▶ [ACTIVITY 1]
Edit the Vertex AI text from "In this article, we’ll" through "to their customers.", replacing "chef" with "baker".
▶ [ACTIVITY 2]
Name every stage of the ML workflow that the Vertex AI text lists.

▶ [TEXT SEGMENT]
Google Vertex AI is a managed machine learning (ML) platform provided by Google Cloud. Vertex AI unifies Google Cloud’s existing ML offerings into a single environment for efficiently building and managing the lifecycle of ML projects.
It provides tools for every step of the machine learning workflow across different model types, for varying levels of expertise. It allows us to reuse existing pre-trained ML models and train custom ML models with no-code or a code-based approach.
In this article, we’ll introduce Vertex AI AutoML, which automates ML workflow — data preparation, model training, and model serving, with no-code needed.
ML Workflow, Pipeline, Vertex AI, AutoML
The ML workflow consists of data preparation, model training, and model serving. As an analogy, we can compare this flow to how a chef creates recipes, cooks ingredients, and serves dishes to their customers.
- Data preparation is like collecting all the raw ingredients and prepping them to explore the different flavors to build the foundation of your dish. In machine learning, data preparation makes sure the data is relevant and of good quality so that it can be fed into the algorithm to train your ML model.

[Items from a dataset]
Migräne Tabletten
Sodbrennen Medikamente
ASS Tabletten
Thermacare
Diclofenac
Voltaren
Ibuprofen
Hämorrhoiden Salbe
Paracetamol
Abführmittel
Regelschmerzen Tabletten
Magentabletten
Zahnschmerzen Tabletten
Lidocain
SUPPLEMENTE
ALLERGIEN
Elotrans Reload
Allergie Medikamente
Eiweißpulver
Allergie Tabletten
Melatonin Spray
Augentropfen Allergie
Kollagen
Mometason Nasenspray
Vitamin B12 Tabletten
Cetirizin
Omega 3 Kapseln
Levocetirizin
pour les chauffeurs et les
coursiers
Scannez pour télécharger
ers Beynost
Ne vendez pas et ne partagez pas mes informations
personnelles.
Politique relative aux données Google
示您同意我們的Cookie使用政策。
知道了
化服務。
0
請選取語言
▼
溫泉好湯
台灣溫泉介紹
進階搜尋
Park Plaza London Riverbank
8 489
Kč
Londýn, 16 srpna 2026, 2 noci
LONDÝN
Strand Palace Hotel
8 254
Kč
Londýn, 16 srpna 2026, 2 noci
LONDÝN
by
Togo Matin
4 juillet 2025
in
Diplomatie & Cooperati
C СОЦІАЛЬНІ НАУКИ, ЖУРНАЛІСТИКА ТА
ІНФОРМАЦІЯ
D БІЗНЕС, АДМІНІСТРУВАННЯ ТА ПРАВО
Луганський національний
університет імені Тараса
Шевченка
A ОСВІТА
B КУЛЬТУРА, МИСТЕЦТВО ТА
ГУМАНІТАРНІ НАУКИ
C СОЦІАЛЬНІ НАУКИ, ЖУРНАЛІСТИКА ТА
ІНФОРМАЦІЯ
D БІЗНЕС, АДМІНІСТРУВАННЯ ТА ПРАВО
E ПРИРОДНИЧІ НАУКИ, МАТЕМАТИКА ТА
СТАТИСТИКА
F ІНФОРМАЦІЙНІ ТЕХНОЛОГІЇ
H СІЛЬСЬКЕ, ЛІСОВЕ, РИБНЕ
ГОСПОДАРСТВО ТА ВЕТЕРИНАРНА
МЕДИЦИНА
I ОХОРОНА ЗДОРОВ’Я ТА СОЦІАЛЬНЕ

▶ [PROBLEM SOLUTION 1]
In this article, we’ll introduce Vertex AI AutoML, which automates ML workflow — data preparation, model training, and model serving, with no-code needed.
ML Workflow, Pipeline, Vertex AI, AutoML
The ML workflow consists of data preparation, model training, and model serving. As an analogy, we can compare this flow to how a baker creates recipes, cooks ingredients, and serves dishes to their customers.

▶ [PROBLEM SOLUTION 2]
- Data preparation
- Model training
- Model serving